1. Before the start: result = empty

2. In the loop, some form of: result += xxx

3. At the end: return result

Recognizing this pattern gives you have a head start solving similar problems.

e.g. Loop Counting

A common problem in computer code is counting the number of times something happens within a data set. This fits the accumulate pattern, using count = 0 before the loop and count += 1 in the loop. Recall that the line count += 1 will increase the int stored in the variable by 1.

count = 0

loop:
    if thing-to-count:
        count += 1

return count

Example count_e()

This string problem shows how to use += 1 to count the occurrences of something, in this case the number of 'e' in a string.

> count_e()

count_e() Solution

def count_e(s):
    count = 0
    for i in range(len(s)):
        if s[i] == 'e':
            count += 1
    return count

e.g. Loop Summing

Suppose I want to add up a bunch of numbers. We can use the accumulate pattern here too. Set total = 0 before the loop. Inside the loop, use result += next_number to add each number to the sum. When the loop is done, the sum variable holds the answer.

total = 0

loop:
    total += next_number

return total

Aside: the variable name sum seems like a good choice the variable above. However, there is a built in python function name sum(), and as a matter of style, we avoid giving a variable a name which is also the name of a function.

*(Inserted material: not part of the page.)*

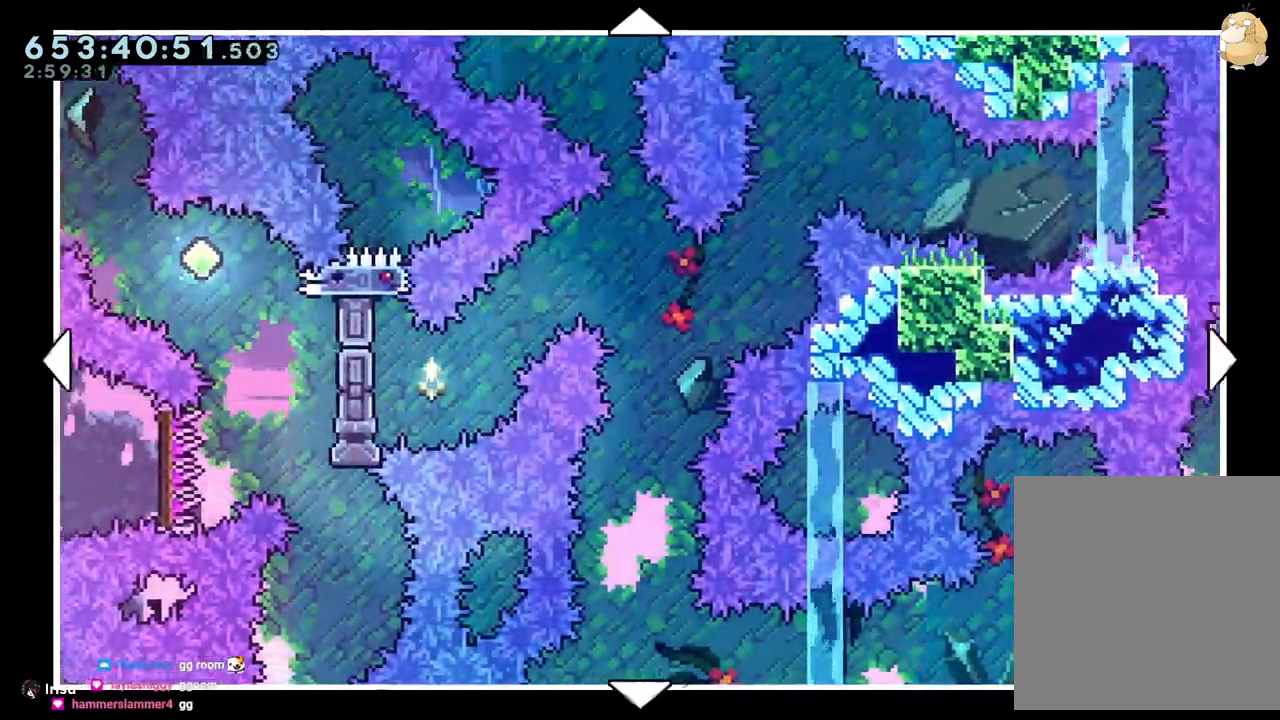
{"dt_ms": 500, "buttons": ["DPAD_UP"], "left_stick": "center", "right_stick": "center", "events": [[83, "DPAD_RIGHT", "up"], [250, "DPAD_UP", "down"]]}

That's why we use total here.

Example shout_score()

> shout_score()

Say we want to rate an email about how long and how much shouting it has in it before we read - like scoring emails from your nutty relatives.

Example high-score email:

Hi Sarah, just relaxing in retirement.
I CAN'T BELIEVE WHAT YOUR MOM IS UP TO!!!!!!
WITH THAT NEW HAIRCUT!!!!!!!!!!!!
AND WHY IS THANKSGIVING SO EARLY THIS YEAR!!!!!

Scoring for each char:

lowercase char -> 1 point
uppercase char -> 2 points
      '!' char -> 10 points

Reminder, boolean string tests:

s.isalpha() s.isdigit() s.isspace() s.islower() s.isupper()

shout_score(s): Given a string s, we'll say the "shout" score is defined this way: each exclamation mark '!' is 10 points, each lowercase char is 1 point, and each uppercase char is 2 points. Return the total of all the points for the chars in s.

'Arg!!'  -> 24 points

'A' -> 2
'r' -> 1
'g' -> 1
'!' -> 10
'!' -> 10

In the loop, use the sum pattern to compute the score for the string.

shout_score() Solution

def shout_score(s):
    score = 0
    for i in range(len(s)):
        if s[i] == '!':
            score += 10
        elif s[i].islower():
            score += 1
        elif s[i].isupper():
            score += 2
    return score

Here using if/elif structure, since our intention is to pick out 1 of N tests. As a practical matter, it also works as a series of plain if. Since '!' and lowercase and uppercase chars are all exclusive from each other, only one if test will be true for each char.


Every Value Has A "Type"

Python code works on values, and each value has a "type" which determines how it behaves. Most often, what Python code will do follows your intuition. Here we'll look under the hood to see how Python tracks values and types.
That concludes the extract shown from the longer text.